New Bike-n-Ride shelter at University Station to be finished by winter

Pamela Shapiro

Students can now store their bikes safely in a shelter that is only opened with a key card.

Bike-n-Ride, a project through Colorado State University and the Fort Collins Transfort bus system, is supported by a grant from the Colorado Department of Transportation, according to David Hansen, a campus landscape architect.


Construction for the new bike shelter at University Station will be finished by late November or early December and will be fully operating by January, according to Alternative Transportation Manager Aaron Fodge.

The University paid for 20 percent of the project and was granted the remaining 80 percent through the Transportation Alternatives Program, according to Fodge.

The shelter being built on campus will be located northeast of the University Station on University Avenue, according to Hansen.

There is one existing Bike-n-Ride shelter located at the South Transit Center. These bike shelters were designed so that people taking these transit routes will have somewhere to safely store their bikes until they commute to their next destination.

In order to make these shelters more beneficial for students, Hansen said he and his team are trying to find a way that Ram Cards will also work as a key card into the shelter.

“The best part is seeing this project come to fruition as part of this bigger transit initiative that we really started 10 or 12 years ago,” Hansen said. “Looking at the MAX project, that’s one piece, and now seeing that connectivity come to fruition with other amenities, and being what it is for our campus and community, is terrific.”

Emma Belmont, City of Fort Collins transit planner, said there are plans to build another shelter at the Downtown Transit Center.
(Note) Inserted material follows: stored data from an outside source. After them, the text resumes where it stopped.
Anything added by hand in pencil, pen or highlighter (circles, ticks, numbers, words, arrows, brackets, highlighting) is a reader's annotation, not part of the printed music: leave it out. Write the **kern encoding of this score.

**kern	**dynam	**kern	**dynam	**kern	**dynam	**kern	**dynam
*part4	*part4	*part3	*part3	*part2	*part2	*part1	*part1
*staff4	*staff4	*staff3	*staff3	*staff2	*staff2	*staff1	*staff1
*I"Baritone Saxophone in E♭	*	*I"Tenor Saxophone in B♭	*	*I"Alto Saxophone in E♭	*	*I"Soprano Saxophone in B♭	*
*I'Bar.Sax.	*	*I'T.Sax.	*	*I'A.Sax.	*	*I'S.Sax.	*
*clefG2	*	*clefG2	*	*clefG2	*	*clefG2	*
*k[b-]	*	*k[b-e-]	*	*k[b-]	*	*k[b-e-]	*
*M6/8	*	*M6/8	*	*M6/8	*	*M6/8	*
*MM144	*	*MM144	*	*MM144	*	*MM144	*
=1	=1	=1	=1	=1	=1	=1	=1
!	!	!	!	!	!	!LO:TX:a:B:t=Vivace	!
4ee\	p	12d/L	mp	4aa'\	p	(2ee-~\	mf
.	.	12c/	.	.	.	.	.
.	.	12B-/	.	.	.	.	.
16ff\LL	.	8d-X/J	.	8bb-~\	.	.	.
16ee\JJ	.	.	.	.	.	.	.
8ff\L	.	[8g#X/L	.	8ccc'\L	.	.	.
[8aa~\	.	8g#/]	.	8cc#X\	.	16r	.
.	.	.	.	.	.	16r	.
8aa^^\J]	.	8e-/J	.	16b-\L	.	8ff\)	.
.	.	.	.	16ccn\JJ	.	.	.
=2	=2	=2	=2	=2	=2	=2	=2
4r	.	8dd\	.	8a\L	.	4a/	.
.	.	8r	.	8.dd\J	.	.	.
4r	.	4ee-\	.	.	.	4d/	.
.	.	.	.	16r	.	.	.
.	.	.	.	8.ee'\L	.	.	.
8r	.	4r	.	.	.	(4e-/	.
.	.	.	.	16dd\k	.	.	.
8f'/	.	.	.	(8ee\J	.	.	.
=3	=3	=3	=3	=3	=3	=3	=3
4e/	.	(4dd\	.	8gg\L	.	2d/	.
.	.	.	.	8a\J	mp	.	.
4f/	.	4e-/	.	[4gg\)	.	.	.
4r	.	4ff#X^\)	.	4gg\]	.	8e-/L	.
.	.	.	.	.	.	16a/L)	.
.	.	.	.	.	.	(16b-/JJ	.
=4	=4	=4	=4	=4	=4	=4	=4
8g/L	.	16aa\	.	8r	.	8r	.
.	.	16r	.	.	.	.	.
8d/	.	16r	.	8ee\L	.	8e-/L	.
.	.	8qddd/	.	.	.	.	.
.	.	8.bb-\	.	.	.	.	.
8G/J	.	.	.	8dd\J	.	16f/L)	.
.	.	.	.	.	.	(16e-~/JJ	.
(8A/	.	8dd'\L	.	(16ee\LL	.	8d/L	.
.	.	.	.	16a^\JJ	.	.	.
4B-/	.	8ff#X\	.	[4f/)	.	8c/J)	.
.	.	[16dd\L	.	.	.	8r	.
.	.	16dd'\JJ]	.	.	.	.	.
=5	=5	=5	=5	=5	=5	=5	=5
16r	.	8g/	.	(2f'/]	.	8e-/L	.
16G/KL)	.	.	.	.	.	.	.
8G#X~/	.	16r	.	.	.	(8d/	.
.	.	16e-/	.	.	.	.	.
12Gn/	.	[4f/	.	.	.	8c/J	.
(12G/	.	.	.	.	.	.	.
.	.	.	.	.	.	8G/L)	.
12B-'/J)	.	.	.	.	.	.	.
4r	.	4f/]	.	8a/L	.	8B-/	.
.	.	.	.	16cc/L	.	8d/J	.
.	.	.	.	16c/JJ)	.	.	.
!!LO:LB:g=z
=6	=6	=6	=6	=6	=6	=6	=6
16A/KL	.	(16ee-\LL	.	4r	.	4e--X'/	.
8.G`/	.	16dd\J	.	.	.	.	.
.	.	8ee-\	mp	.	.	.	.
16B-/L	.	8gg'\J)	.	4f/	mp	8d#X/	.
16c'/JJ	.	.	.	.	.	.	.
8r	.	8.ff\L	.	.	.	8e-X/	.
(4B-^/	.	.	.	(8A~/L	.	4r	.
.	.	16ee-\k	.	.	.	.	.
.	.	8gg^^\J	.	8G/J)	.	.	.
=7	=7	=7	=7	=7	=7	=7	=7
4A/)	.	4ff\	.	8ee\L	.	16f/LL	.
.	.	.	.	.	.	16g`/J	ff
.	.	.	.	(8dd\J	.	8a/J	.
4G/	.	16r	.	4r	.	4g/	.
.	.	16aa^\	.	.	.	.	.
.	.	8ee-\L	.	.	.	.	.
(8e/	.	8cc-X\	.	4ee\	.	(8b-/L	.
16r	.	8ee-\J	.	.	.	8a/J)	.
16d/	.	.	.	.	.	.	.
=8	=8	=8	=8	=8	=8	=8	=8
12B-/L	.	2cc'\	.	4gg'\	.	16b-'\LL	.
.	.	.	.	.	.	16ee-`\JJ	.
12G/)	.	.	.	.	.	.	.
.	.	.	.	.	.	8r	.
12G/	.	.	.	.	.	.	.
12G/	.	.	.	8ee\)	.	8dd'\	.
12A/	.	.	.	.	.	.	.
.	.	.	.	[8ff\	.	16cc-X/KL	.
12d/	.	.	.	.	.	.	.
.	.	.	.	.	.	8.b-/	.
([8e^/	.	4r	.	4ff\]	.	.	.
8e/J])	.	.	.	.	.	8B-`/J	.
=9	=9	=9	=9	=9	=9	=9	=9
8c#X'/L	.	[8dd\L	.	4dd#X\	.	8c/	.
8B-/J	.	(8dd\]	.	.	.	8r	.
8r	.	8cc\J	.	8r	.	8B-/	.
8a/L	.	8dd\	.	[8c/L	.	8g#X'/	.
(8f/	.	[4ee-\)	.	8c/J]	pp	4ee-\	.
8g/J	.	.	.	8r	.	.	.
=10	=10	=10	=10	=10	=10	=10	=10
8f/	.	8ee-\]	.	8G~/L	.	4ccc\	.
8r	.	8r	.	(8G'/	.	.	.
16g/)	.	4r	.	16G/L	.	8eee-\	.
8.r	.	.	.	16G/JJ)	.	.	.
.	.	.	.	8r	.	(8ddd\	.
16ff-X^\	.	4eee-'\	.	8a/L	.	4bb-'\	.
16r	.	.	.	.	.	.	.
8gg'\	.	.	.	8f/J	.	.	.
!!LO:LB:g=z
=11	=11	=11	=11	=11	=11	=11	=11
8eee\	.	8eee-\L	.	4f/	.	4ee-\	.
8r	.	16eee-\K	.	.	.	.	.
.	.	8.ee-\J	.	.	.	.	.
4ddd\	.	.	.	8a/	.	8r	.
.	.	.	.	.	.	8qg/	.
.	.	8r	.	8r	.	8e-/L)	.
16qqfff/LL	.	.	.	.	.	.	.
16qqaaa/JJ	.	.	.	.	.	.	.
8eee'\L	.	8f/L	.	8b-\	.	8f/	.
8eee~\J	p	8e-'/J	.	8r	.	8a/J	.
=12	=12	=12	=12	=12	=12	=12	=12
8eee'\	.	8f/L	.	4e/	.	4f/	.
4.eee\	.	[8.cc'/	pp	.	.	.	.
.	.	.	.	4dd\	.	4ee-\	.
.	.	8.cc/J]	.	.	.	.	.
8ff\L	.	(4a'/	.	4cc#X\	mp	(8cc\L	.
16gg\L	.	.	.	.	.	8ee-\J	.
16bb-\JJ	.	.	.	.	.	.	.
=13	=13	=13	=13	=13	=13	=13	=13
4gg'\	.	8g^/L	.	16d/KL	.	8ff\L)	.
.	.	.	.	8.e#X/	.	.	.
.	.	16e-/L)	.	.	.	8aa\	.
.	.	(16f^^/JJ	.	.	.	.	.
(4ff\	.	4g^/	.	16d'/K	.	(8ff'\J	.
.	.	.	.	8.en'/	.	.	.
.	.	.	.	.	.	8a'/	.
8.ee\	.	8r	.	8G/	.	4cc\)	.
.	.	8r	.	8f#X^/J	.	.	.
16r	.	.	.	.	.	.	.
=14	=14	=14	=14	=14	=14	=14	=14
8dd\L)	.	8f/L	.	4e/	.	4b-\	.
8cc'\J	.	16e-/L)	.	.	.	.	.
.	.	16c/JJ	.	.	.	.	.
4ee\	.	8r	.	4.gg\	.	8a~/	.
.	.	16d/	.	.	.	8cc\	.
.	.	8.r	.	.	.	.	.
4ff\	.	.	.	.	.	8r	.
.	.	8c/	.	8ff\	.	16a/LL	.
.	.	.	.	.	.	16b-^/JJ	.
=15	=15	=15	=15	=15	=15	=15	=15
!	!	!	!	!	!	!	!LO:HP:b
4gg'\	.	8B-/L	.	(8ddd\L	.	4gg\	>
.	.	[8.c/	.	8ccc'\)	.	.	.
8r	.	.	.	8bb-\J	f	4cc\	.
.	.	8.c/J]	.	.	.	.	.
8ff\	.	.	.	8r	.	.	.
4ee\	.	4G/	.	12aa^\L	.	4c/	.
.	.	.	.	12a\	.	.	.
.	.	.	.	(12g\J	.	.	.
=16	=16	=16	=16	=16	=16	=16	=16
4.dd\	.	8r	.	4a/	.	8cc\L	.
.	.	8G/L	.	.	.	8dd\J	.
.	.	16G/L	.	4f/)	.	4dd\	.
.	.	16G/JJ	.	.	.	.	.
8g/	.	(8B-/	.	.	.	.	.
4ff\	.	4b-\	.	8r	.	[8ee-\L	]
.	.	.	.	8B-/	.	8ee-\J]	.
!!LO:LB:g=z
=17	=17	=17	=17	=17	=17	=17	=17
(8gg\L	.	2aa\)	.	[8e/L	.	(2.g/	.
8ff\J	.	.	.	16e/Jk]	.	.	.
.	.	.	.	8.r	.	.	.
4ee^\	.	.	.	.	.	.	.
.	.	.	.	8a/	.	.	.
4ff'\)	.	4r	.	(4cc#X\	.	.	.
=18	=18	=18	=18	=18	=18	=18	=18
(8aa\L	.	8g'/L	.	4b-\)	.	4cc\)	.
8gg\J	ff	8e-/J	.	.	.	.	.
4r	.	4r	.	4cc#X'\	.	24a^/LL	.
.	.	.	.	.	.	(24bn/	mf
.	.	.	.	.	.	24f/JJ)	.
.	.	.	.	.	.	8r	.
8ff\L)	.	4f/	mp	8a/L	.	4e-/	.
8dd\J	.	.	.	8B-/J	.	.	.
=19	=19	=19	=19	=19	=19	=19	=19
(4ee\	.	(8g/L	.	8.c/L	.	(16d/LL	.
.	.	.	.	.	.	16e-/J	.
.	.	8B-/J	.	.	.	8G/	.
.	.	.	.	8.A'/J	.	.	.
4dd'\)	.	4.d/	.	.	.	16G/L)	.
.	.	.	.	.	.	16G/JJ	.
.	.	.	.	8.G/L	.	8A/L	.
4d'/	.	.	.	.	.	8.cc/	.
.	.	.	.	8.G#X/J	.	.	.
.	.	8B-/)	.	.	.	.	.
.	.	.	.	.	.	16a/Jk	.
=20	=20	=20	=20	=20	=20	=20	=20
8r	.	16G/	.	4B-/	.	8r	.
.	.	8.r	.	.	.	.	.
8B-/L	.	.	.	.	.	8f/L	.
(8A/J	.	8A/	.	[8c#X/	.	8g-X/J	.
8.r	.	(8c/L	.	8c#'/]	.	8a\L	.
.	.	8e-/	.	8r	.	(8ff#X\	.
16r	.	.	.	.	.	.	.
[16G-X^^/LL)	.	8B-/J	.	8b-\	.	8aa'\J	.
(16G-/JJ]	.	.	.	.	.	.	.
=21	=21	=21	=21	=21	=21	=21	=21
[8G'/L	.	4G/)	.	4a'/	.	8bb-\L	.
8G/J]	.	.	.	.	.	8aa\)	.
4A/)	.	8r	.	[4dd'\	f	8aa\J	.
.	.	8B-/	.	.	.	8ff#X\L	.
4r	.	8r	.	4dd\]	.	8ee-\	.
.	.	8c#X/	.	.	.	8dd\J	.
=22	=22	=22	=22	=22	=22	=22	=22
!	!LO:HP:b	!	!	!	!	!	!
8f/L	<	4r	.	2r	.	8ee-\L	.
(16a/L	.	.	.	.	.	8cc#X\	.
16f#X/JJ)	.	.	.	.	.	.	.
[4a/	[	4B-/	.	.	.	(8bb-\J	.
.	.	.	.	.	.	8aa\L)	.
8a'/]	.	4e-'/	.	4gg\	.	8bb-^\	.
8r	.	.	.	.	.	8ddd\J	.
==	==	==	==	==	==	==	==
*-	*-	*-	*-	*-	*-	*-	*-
The TAP awarded money to this project, which is funded as a regional effort. She said these bike shelters improve accommodations for safe, secure, weather-proof bike storage.

“We’ve added more bike racks at all stations and are trying to pursue bike share, which could be an additional way to accommodate bikes,” Belmont said. “We’re making strides to have regional bike shelter access that will all have the same access card, so you (could) use these bike shelters throughout the region.”

The biggest reason people do not use transit is because of the last mile connection, which means the bus will only transport riders 95 percent of the way, according to Fodge. He said walking the extra mile that the bus will not go may be too far for some residents.

“Having a bike there helps them make the decision to ride transit, especially when students and employees get a free bus pass,” Fodge said.


People will need to apply in order to use one of the 35 bike slots in the shelter, according to Fodge.

“Anybody can use it, there’s no restrictions, we might have a fee just to make sure that someone who’s using it doesn’t just store their bike there,” Fodge said. “We want people who have their bike there to have a connection from transit, and that can be a student or an employee, it doesn’t matter.”

There is a spot for another bike shelter reserved near the Prospect Station to be built near the new health center, according to Fodge.

Boulder County also received grants for these key card shelters, ranging from Longmont to Boulder, according to Fodge, who said he is thankful to the University for reserving the space for this shelter. He said he is also thankful for being credited with enough money from TAP and CDOT to make this project happen.

“The best part of this has been that we collaborated with the city and Boulder County to be awarded the grant funds for this, and to be able to provide our employees and our students another opportunity to use transit,” Fodge said.